Ghana has become less safe for journalists, losing its status as Africa’s highest-ranked country, according to a new report by an international press freedom organization.
Reporters Without Borders or Reporters Sans Frontières (RSF) dropped Ghana to 27th place out of 180 countries on its annual World Press Freedom Index.
Ghana fell four places from its 2018 ranking of 23 on account of what the RSF described as "not enough protection for journalists" following the shooting of investigative journalist Ahmed Hussein-Suale and threats on the lives of members of the Tiger Eye PI investigative group.
According to the RSF, investigative journalist Anas Aremeyaw Anas and his Tiger Eye team spent part of 2018 in hiding after producing a documentary about Ghanaian soccer corruption which led to the resignation of FIFA Council member and former GFA President Kwesi Nyantakyi.
Investigative journalist Hussein-Suale who was gunned down by two suspected gunmen on Wednesday, January 16, 2019 in Accra was a key member of the Tiger Eye PI sting operation which implicated Mr Nyantakyi in a corruption scandal. The findings of the sting were published in a documentary titled #Number12 on June 6, 2018.
"A ruling party parliamentarian who had been named in the documentary publicly threatened one of the journalists without ever being sanctioned. The journalist (Hussein-Suale) was shot dead in the street a few months later," the RSF said.
"Journalists are rarely arrested but several were attacked with impunity in 2018, in some cases by police officers. Although Ghana continues to be seen as one of the most democratic countries in Africa and Chapter 12 of its 1992 constitution guarantees media pluralism and independence, a third of the media are owned by the state or by businessmen linked to the government".
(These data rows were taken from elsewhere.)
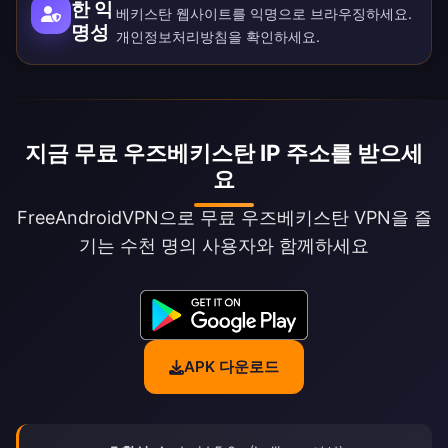
한 익
베키스탄 웹사이트를 익명으로 브라우징하세요.
명성
개인정보처리방침
을 확인하세요.
지금 무료 우즈베키스탄 IP 주소를 받으세
요
FreeAndroidVPN으로 무료 우즈베키스탄 VPN을 즐
기는 수천 명의 사용자와 함께하세요
APK 다운로드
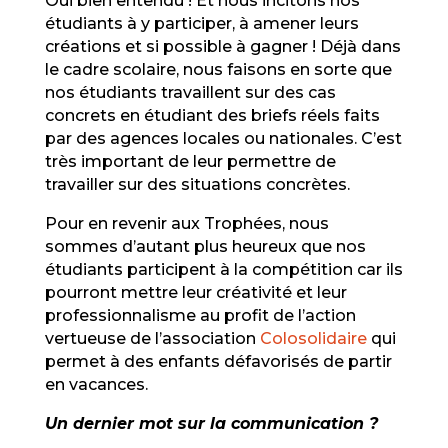
Oui bien entendu ! Et nous incitons nos
étudiants à y participer, à amener leurs
créations et si possible à gagner ! Déjà dans
le cadre scolaire, nous faisons en sorte que
nos étudiants travaillent sur des cas
concrets en étudiant des briefs réels faits
par des agences locales ou nationales. C’est
très important de leur permettre de
travailler sur des situations concrètes.
Pour en revenir aux Trophées, nous
sommes d’autant plus heureux que nos
étudiants participent à la compétition car ils
pourront mettre leur créativité et leur
professionnalisme au profit de l’action
vertueuse de l’association
Colosolidaire
qui
permet à des enfants défavorisés de partir
en vacances.
Un dernier mot sur la communication ?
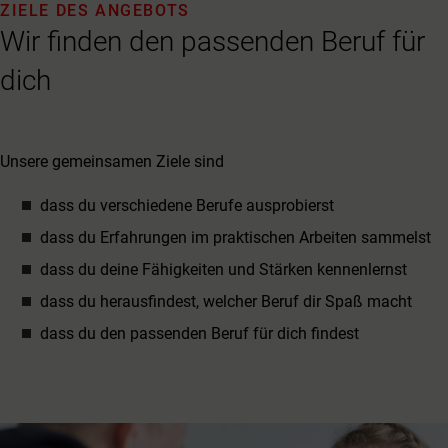
ZIELE DES ANGEBOTS
Wir finden den passenden Beruf für
dich
Unsere gemeinsamen Ziele sind
dass du verschiedene Berufe ausprobierst
dass du Erfahrungen im praktischen Arbeiten sammelst
dass du deine Fähigkeiten und Stärken kennenlernst
dass du herausfindest, welcher Beruf dir Spaß macht
dass du den passenden Beruf für dich findest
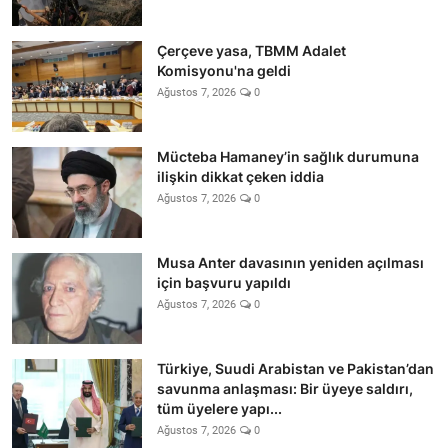
Çerçeve yasa, TBMM Adalet
Komisyonu'na geldi
Ağustos 7, 2026
0
Mücteba Hamaney’in sağlık durumuna
ilişkin dikkat çeken iddia
Ağustos 7, 2026
0
Musa Anter davasının yeniden açılması
için başvuru yapıldı
Ağustos 7, 2026
0
Türkiye, Suudi Arabistan ve Pakistan’dan
savunma anlaşması: Bir üyeye saldırı,
tüm üyelere yapı...
Ağustos 7, 2026
0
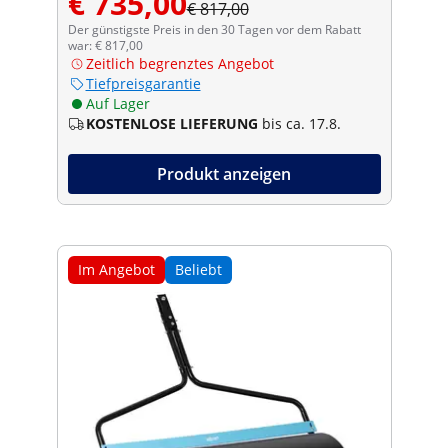
€ 735,00
€ 817,00
Der günstigste Preis in den 30 Tagen vor dem Rabatt
war: € 817,00
Zeitlich begrenztes Angebot
Tiefpreisgarantie
Auf Lager
KOSTENLOSE LIEFERUNG
bis ca. 17.8.
Produkt anzeigen
Im Angebot
Beliebt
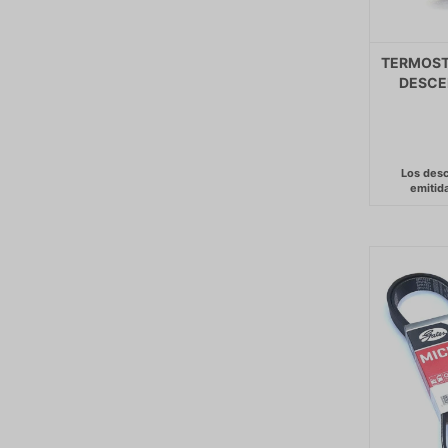
TERMOSTA
DESCE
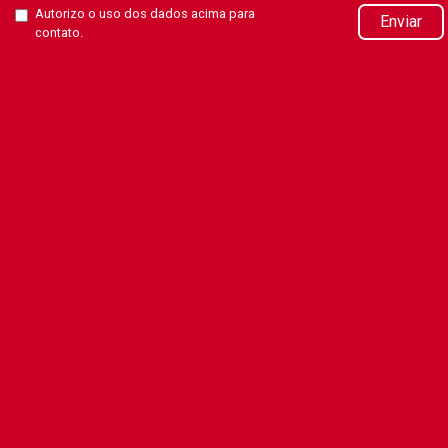
Autorizo o uso dos dados acima para
Enviar
contato.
Ghana’s worst ranking on the World Press Freedom Index was in 2013 when it ranked 30th and its best was in 2015 ranking 22nd. In 2014 Ghana was ranked 27th and maintained the 26th spot in 2016 and 2017 respectively.
Globally Scandinavian countries; Norway, Finland and Sweden topped the rankings in first, second and third place respectively.
The Netherlands (fourth) and Denmark (fifth) completed the top five ranked nations.
Namibia, 23rd, is now the highest ranked African country with Cape Verde, 25th, and South Africa and Burkina Faso in 31st and 36th place respectively.
The United Kingdom was 33rd and the United States dropped three notches to 48th from a "satisfactory" place to work freely to a "problematic" one for journalists.